• _Page excerpt_:
◇ ◇ ◇

The Black Hearts of Men

Radical Abolitionists and The Transformation of Race

By John Stauffer

Review

By Emma Jones Lapsansky

Almost four decades ago, when I was about to enter an interracial marriage, a German comrade in the civil rights movement encouraged me. "Unless some people live as if the future is already here," she prophesied, "the future we need will never come."  John Stauffer's new volume  The Black  Hearts of Men introduces us to four nineteenth-century civil rights activists who attempted to live as if the future they needed had already come.  And hence Stauffer's study reminds us that the future of cross-racial and cross-cultural alliances may depend upon remembering that such alliances have had an honorable past, one that allowed individuals to transcend such political constructs as race, gender, class, age, or the other boundaries created by societies.

◇ ◇ ◇

• _Information provided_:
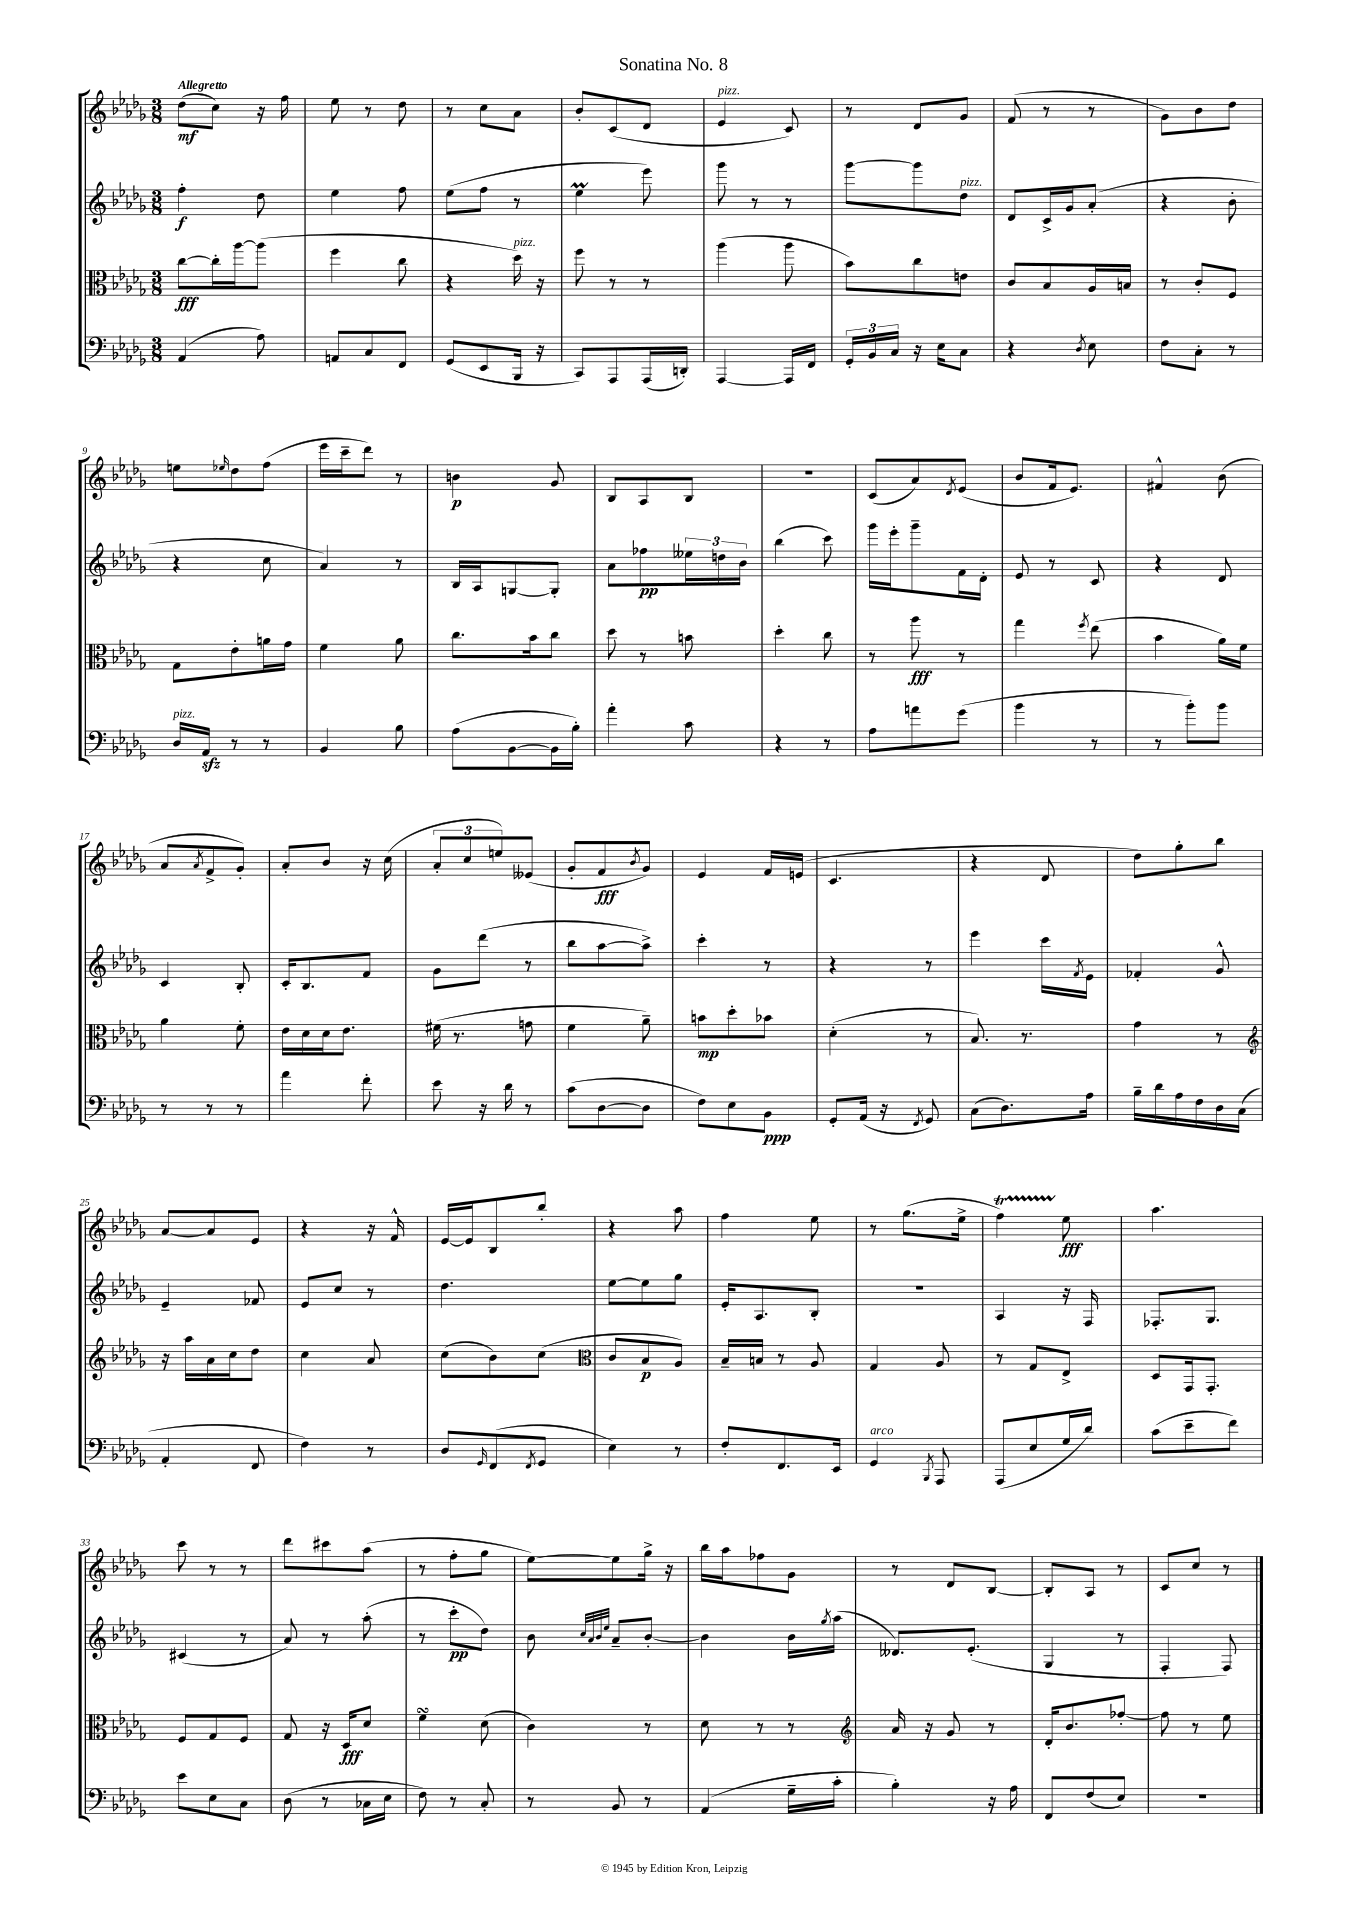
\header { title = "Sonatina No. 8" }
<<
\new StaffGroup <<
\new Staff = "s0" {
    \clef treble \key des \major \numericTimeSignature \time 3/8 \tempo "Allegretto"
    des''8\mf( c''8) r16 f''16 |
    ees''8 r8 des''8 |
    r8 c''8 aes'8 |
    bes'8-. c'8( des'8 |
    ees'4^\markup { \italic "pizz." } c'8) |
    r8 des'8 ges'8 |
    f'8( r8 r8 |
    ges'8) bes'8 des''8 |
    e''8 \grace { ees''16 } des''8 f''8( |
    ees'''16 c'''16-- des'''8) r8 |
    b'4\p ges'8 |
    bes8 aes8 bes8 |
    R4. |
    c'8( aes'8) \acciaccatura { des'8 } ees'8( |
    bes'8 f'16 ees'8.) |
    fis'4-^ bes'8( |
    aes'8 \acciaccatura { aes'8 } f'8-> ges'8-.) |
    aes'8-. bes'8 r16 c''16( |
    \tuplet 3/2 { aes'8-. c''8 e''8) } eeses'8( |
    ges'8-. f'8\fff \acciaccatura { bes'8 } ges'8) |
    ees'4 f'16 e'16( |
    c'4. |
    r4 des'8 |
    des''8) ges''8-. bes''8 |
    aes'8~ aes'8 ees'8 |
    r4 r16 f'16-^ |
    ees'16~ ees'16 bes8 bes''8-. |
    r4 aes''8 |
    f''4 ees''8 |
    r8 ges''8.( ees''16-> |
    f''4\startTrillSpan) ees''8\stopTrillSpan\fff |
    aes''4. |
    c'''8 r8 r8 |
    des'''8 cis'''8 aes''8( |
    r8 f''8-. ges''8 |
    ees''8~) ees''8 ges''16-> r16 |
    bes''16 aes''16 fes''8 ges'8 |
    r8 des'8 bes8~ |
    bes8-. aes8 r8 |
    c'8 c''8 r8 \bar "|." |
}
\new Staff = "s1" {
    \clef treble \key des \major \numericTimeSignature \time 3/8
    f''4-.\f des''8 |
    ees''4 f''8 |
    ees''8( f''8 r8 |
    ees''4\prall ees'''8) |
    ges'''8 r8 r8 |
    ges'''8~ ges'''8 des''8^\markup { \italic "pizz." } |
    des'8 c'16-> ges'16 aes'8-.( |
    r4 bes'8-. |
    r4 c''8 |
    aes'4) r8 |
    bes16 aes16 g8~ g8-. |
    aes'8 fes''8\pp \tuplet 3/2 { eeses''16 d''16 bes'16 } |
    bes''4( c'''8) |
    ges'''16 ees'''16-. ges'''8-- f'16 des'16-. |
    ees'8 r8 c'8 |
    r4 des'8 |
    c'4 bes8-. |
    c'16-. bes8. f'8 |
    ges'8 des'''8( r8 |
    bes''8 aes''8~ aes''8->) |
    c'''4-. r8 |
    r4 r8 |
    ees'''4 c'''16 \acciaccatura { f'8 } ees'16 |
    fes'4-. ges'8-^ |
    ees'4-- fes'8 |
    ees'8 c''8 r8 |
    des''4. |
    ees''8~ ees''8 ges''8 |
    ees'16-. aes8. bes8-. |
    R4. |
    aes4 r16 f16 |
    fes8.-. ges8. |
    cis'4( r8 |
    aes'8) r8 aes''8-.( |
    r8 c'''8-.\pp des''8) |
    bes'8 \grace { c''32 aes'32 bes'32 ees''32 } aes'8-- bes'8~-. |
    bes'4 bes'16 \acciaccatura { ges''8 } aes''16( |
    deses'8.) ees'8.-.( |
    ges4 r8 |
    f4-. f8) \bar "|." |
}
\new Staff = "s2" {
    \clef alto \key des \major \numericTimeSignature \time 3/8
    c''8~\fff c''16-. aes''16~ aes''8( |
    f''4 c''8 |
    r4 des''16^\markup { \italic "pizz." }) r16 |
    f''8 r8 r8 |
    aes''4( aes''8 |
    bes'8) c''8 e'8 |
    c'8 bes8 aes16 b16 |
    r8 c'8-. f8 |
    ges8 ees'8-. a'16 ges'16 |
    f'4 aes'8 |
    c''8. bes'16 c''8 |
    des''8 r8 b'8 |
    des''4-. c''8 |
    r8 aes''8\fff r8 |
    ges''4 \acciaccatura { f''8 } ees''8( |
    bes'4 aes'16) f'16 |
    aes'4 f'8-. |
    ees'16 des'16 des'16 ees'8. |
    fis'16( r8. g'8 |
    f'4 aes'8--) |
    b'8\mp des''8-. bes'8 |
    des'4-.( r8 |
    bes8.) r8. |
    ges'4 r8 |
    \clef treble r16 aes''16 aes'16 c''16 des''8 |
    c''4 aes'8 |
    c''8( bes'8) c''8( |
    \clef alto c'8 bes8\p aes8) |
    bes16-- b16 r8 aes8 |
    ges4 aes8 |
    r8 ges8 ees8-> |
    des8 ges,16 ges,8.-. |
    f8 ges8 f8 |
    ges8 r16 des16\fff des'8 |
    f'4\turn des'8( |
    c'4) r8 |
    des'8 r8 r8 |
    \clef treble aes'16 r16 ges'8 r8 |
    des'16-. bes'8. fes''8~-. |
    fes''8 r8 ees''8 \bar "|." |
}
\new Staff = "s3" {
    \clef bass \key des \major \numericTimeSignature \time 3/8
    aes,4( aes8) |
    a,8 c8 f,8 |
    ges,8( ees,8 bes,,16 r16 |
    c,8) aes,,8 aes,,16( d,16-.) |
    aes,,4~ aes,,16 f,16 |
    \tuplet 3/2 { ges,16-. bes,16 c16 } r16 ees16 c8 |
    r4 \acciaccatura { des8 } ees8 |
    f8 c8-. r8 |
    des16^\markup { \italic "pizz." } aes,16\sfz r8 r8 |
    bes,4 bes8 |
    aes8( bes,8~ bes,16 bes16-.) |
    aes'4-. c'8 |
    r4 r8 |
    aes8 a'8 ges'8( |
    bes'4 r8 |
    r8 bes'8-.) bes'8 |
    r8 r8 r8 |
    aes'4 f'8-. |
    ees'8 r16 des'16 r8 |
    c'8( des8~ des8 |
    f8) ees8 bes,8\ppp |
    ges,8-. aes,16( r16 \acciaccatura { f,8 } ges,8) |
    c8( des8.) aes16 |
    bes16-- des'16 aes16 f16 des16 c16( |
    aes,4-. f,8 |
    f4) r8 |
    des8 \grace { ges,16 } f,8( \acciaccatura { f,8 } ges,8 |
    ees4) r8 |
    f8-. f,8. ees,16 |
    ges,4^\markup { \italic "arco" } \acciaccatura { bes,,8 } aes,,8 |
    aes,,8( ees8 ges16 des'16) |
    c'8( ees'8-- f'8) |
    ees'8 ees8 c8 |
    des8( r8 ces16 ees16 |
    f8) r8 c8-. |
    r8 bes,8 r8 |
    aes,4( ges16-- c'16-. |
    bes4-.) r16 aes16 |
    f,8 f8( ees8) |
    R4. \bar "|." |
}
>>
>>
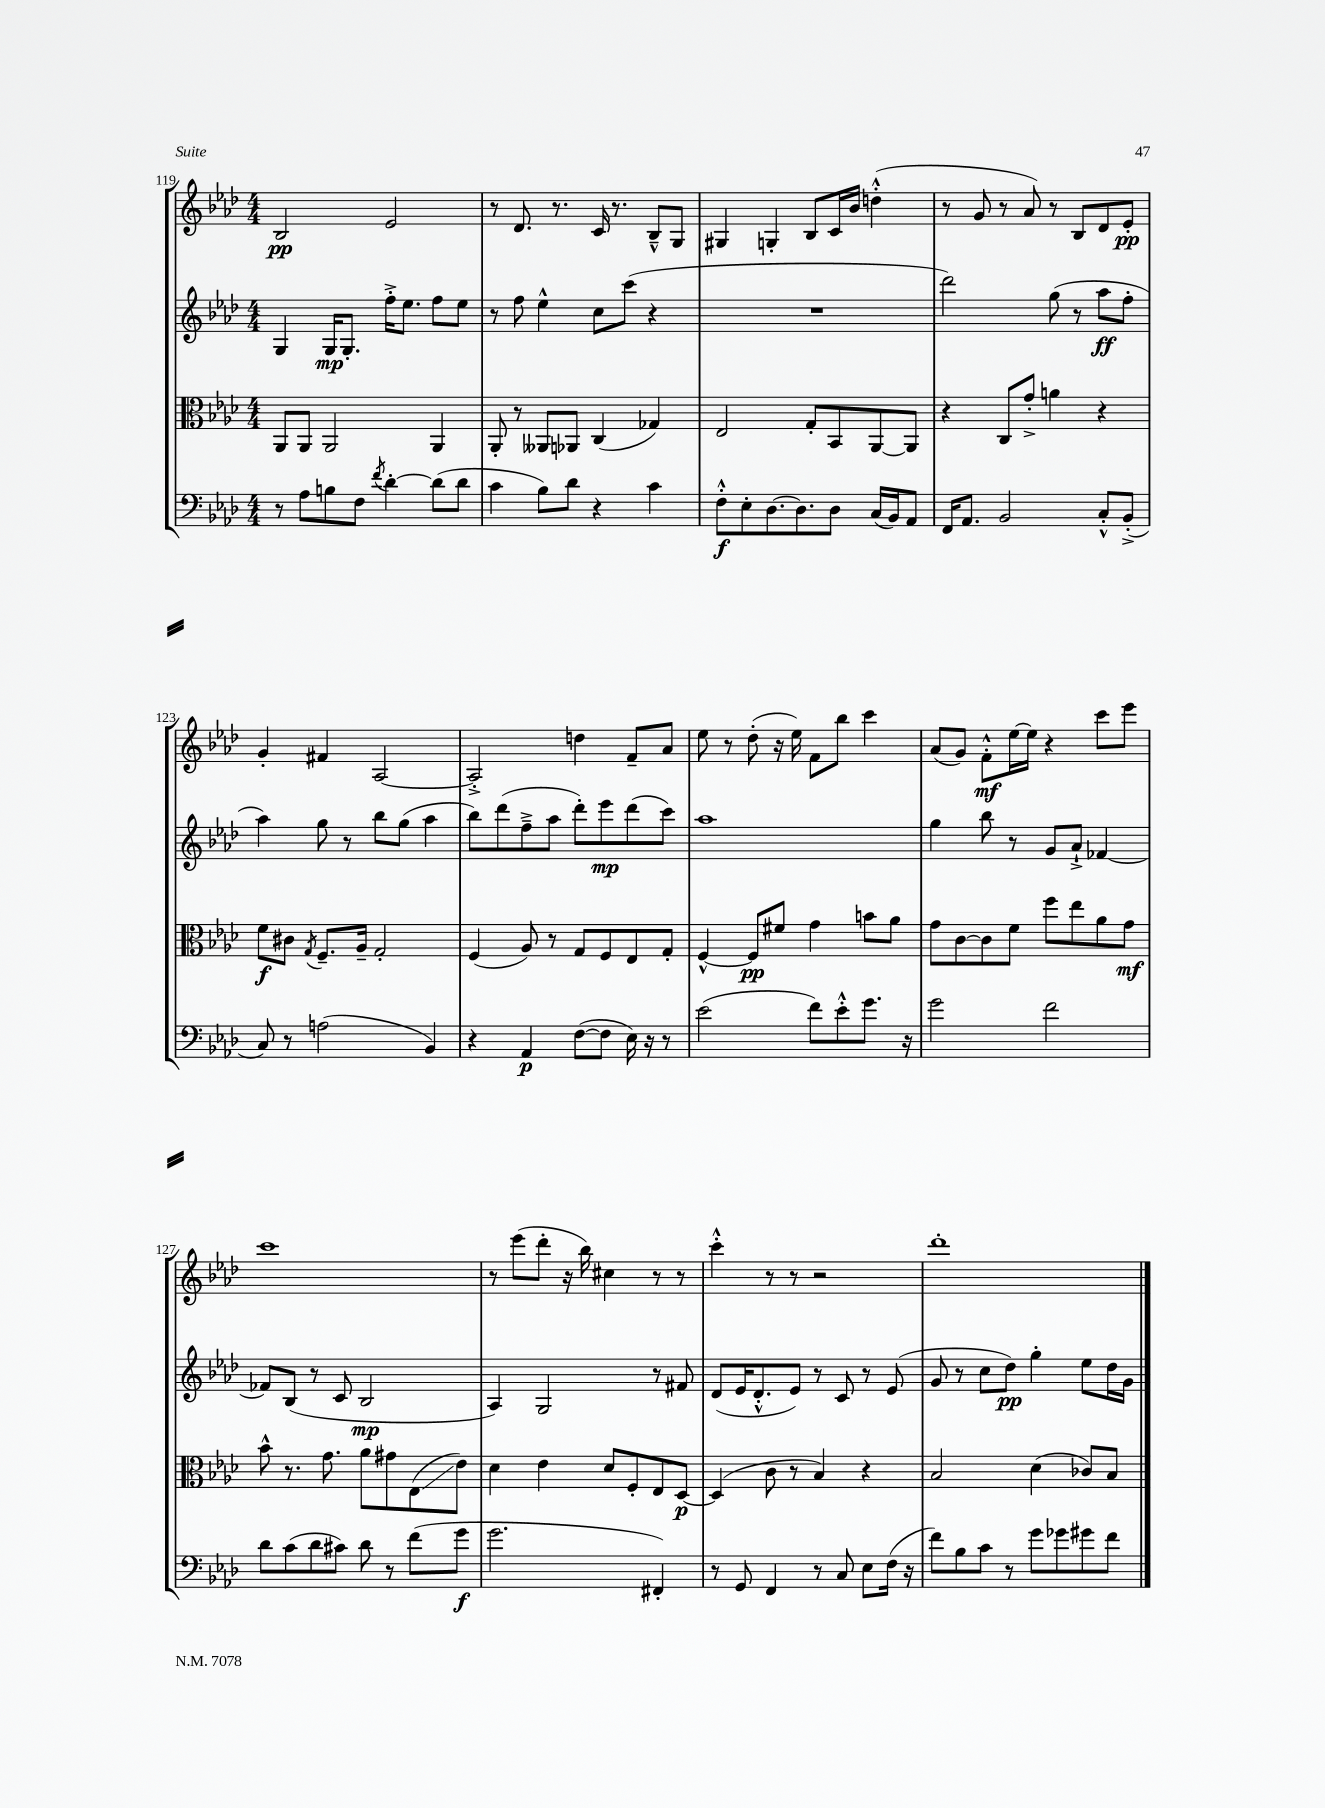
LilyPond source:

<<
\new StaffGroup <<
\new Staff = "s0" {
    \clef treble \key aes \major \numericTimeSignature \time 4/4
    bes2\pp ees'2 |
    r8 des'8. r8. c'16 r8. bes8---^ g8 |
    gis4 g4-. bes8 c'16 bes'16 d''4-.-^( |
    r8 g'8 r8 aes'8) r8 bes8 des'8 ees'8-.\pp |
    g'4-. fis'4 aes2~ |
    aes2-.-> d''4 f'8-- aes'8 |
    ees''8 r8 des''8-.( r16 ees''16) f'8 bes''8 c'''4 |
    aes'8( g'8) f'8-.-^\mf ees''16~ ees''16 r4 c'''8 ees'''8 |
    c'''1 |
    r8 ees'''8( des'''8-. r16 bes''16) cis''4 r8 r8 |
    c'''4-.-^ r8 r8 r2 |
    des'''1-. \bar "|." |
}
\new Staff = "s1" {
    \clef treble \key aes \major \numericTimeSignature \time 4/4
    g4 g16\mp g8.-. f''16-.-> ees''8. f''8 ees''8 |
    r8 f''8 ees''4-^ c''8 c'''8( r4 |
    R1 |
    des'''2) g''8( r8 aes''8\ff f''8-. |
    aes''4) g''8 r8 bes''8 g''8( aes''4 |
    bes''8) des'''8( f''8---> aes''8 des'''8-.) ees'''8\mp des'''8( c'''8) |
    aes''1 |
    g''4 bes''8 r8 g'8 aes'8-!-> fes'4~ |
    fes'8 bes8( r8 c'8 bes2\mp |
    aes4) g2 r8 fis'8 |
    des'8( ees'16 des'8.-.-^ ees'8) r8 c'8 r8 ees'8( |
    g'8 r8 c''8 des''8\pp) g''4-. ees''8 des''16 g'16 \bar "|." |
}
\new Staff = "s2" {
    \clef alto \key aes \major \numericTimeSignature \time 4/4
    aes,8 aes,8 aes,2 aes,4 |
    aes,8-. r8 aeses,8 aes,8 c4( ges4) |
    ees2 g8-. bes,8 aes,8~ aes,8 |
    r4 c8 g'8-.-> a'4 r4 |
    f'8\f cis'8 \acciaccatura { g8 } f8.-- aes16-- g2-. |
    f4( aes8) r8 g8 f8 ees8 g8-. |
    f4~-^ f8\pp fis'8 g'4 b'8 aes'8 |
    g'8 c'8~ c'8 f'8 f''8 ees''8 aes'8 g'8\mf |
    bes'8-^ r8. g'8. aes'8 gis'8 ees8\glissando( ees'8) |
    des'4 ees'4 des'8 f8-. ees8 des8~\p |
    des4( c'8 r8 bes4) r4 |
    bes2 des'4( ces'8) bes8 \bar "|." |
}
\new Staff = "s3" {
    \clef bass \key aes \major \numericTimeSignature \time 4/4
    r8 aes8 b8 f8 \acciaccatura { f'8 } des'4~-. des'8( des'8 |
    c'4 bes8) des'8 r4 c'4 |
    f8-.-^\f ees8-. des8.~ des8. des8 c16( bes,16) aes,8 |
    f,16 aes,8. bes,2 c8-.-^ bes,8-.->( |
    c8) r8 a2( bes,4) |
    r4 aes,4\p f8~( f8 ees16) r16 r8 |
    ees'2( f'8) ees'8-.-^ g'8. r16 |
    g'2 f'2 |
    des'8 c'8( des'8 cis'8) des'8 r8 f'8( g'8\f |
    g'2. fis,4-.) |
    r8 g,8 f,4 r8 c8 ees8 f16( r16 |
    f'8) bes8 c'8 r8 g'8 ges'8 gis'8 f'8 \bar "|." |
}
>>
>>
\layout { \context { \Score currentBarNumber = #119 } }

◇ ◇ ◇

• _To-do list_:
**a.** Translate this sentence from the book review into Spanish: "Almost four decades ago, when I was about to enter an interracial marriage, a German comrade in the civil rights movement encouraged me."
**b.** Rewrite the part of the book review that opens with the words containing "By John Stauffer" and closes with "created by societies.", swapping "alliances" for "partnerships".

• _Solutions to the tasks_:
**a.** Hace casi cuatro décadas, cuando estaba a punto de contraer un matrimonio interracial, una camarada alemana del movimiento por los derechos civiles me animó.

**b.**
By John Stauffer

Review

By Emma Jones Lapsansky

Almost four decades ago, when I was about to enter an interracial marriage, a German comrade in the civil rights movement encouraged me. "Unless some people live as if the future is already here," she prophesied, "the future we need will never come."  John Stauffer's new volume  The Black  Hearts of Men introduces us to four nineteenth-century civil rights activists who attempted to live as if the future they needed had already come.  And hence Stauffer's study reminds us that the future of cross-racial and cross-cultural partnerships may depend upon remembering that such partnerships have had an honorable past, one that allowed individuals to transcend such political constructs as race, gender, class, age, or the other boundaries created by societies.